RECORDS FOR THIS TASK -
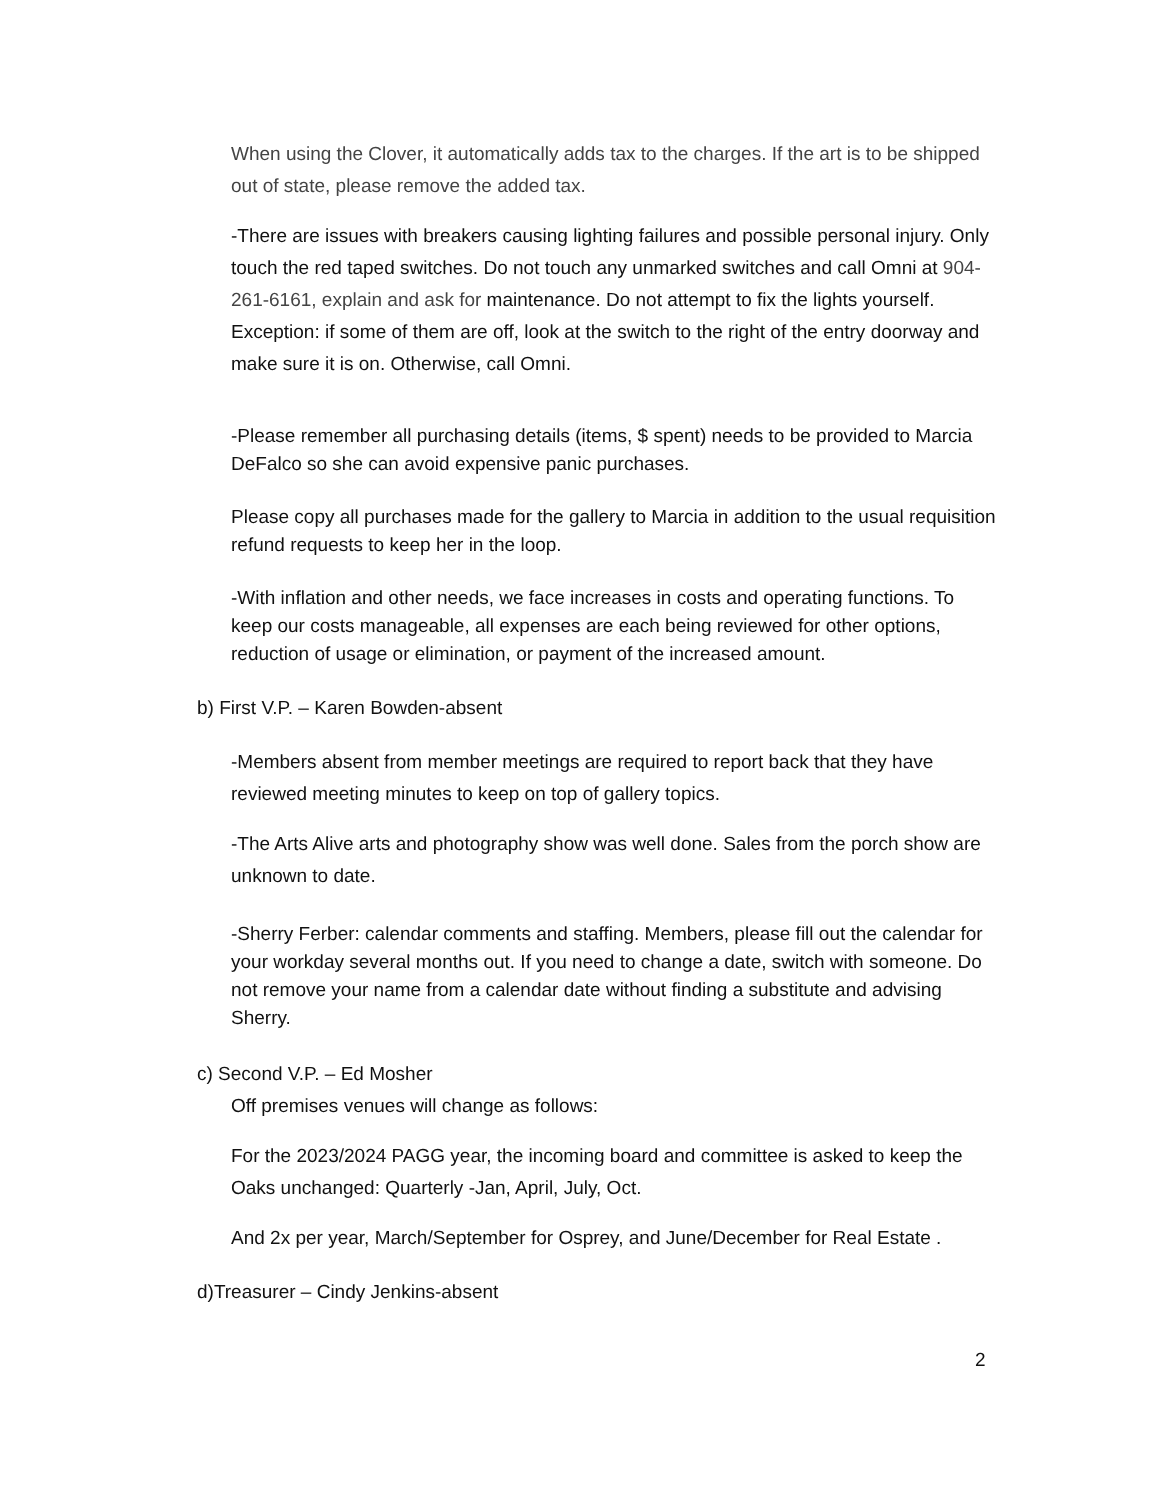When using the Clover, it automatically adds tax to the charges. If the art is to be shipped out of state, please remove the added tax.
-There are issues with breakers causing lighting failures and possible personal injury. Only touch the red taped switches. Do not touch any unmarked switches and call Omni at 904-261-6161, explain and ask for maintenance. Do not attempt to fix the lights yourself. Exception: if some of them are off, look at the switch to the right of the entry doorway and make sure it is on. Otherwise, call Omni.
-Please remember all purchasing details (items, $ spent) needs to be provided to Marcia DeFalco so she can avoid expensive panic purchases.
Please copy all purchases made for the gallery to Marcia in addition to the usual requisition refund requests to keep her in the loop.
-With inflation and other needs, we face increases in costs and operating functions. To keep our costs manageable, all expenses are each being reviewed for other options, reduction of usage or elimination, or payment of the increased amount.
b) First V.P. – Karen Bowden-absent
-Members absent from member meetings are required to report back that they have reviewed meeting minutes to keep on top of gallery topics.
-The Arts Alive arts and photography show was well done. Sales from the porch show are unknown to date.
-Sherry Ferber: calendar comments and staffing. Members, please fill out the calendar for your workday several months out. If you need to change a date, switch with someone. Do not remove your name from a calendar date without finding a substitute and advising Sherry.
c) Second V.P. – Ed Mosher
Off premises venues will change as follows:
For the 2023/2024 PAGG year, the incoming board and committee is asked to keep the Oaks unchanged: Quarterly -Jan, April, July, Oct.
And 2x per year, March/September for Osprey, and June/December for Real Estate .
d)Treasurer – Cindy Jenkins-absent
2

ASSIGNMENT -
Word for word, print the material above, but without its pictures.

COMPLETED EXERCISE -
When using the Clover, it automatically adds tax to the charges. If the art is to be shipped out of state, please remove the added tax.
-There are issues with breakers causing lighting failures and possible personal injury. Only touch the red taped switches. Do not touch any unmarked switches and call Omni at 904-261-6161, explain and ask for maintenance. Do not attempt to fix the lights yourself. Exception: if some of them are off, look at the switch to the right of the entry doorway and make sure it is on. Otherwise, call Omni.
-Please remember all purchasing details (items, $ spent) needs to be provided to Marcia DeFalco so she can avoid expensive panic purchases.
Please copy all purchases made for the gallery to Marcia in addition to the usual requisition refund requests to keep her in the loop.
-With inflation and other needs, we face increases in costs and operating functions. To keep our costs manageable, all expenses are each being reviewed for other options, reduction of usage or elimination, or payment of the increased amount.
b) First V.P. – Karen Bowden-absent
-Members absent from member meetings are required to report back that they have reviewed meeting minutes to keep on top of gallery topics.
-The Arts Alive arts and photography show was well done. Sales from the porch show are unknown to date.
-Sherry Ferber: calendar comments and staffing. Members, please fill out the calendar for your workday several months out. If you need to change a date, switch with someone. Do not remove your name from a calendar date without finding a substitute and advising Sherry.
c) Second V.P. – Ed Mosher
Off premises venues will change as follows:
For the 2023/2024 PAGG year, the incoming board and committee is asked to keep the Oaks unchanged: Quarterly -Jan, April, July, Oct.
And 2x per year, March/September for Osprey, and June/December for Real Estate .
d)Treasurer – Cindy Jenkins-absent
2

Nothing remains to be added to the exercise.